Exercise goal: The output should be all entries, each matching the original exactly.

=====

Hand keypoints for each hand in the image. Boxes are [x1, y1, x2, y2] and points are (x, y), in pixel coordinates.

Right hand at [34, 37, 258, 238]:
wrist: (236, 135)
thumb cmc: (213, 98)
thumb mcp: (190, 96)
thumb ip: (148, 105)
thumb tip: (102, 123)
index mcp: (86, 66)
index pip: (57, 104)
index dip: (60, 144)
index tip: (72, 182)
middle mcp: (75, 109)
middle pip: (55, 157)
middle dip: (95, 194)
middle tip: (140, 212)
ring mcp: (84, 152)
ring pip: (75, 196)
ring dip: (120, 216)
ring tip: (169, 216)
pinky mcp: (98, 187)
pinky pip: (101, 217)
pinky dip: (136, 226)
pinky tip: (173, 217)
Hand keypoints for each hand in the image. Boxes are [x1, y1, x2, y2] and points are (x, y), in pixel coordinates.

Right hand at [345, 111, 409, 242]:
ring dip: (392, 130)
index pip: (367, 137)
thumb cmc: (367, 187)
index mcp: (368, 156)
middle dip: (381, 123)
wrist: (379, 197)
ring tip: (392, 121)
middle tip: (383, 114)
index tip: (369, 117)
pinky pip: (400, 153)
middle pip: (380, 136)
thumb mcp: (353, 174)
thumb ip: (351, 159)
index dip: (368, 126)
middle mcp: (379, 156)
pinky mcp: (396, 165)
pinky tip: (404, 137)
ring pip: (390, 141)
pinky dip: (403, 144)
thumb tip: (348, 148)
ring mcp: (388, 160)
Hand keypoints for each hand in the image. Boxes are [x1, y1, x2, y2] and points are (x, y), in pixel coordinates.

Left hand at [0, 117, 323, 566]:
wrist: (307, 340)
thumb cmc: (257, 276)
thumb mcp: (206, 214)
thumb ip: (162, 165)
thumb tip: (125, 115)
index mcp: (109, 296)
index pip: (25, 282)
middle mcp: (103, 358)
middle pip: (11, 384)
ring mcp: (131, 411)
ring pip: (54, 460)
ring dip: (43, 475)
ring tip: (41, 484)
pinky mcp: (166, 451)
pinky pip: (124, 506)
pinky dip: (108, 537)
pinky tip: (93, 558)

=====

Answer:
Hand keypoints for each hand in the image. Boxes are [x1, y1, x2, y2] and points are (x, y), in pixel coordinates.

Right hand at [34, 37, 258, 238]:
wrist: (236, 135)
thumb cmc: (213, 98)
thumb mcp: (190, 96)
thumb ip: (148, 105)
thumb tip: (102, 123)
index mcp: (86, 66)
index pip: (57, 104)
index dip: (60, 144)
index tip: (72, 182)
middle mcp: (75, 109)
middle pip: (55, 157)
middle dip: (95, 194)
middle tip: (140, 212)
ring mcp: (84, 152)
ring pip: (75, 196)
ring dip: (120, 216)
ring tip: (169, 216)
pinky mcp: (98, 187)
pinky pip: (101, 217)
pinky dip: (136, 226)
pinky tip: (173, 217)
Hand keypoints for each hand in the image. Boxes are [x1, y1, x2, y2] and points are (x, y), in pixel coordinates.

Right hand at [345, 111, 409, 242]:
ring dip: (392, 130)
index pip: (367, 137)
thumb cmc: (367, 187)
index mcp: (368, 156)
middle dip: (381, 123)
wrist: (379, 197)
ring tip: (392, 121)
middle tip: (383, 114)
index tip: (369, 117)
pinky pip: (400, 153)
middle pip: (380, 136)
thumb mcp: (353, 174)
thumb ip: (351, 159)
index dip: (368, 126)
middle mcp: (379, 156)
pinky mcp: (396, 165)
pinky tip: (404, 137)
ring pip: (390, 141)
pinky dip: (403, 144)
thumb tip: (348, 148)
ring mcp: (388, 160)
Hand keypoints for each hand in the image. Boxes are [x1, y1, x2, y2] and points are (x, y), in pixel coordinates.

Left hand at [0, 117, 323, 566]:
wrist: (307, 340)
thumb cmc: (257, 276)
thumb mcp: (206, 214)
thumb ip: (162, 165)
thumb tip: (125, 115)
index mcp: (109, 296)
index pip: (25, 282)
middle mcp: (103, 358)
middle pip: (11, 384)
ring mcp: (131, 411)
ring pip: (54, 460)
ring dip: (43, 475)
ring tip: (41, 484)
pinky mcp: (166, 451)
pinky pip: (124, 506)
pinky dip: (108, 537)
pinky tip: (93, 558)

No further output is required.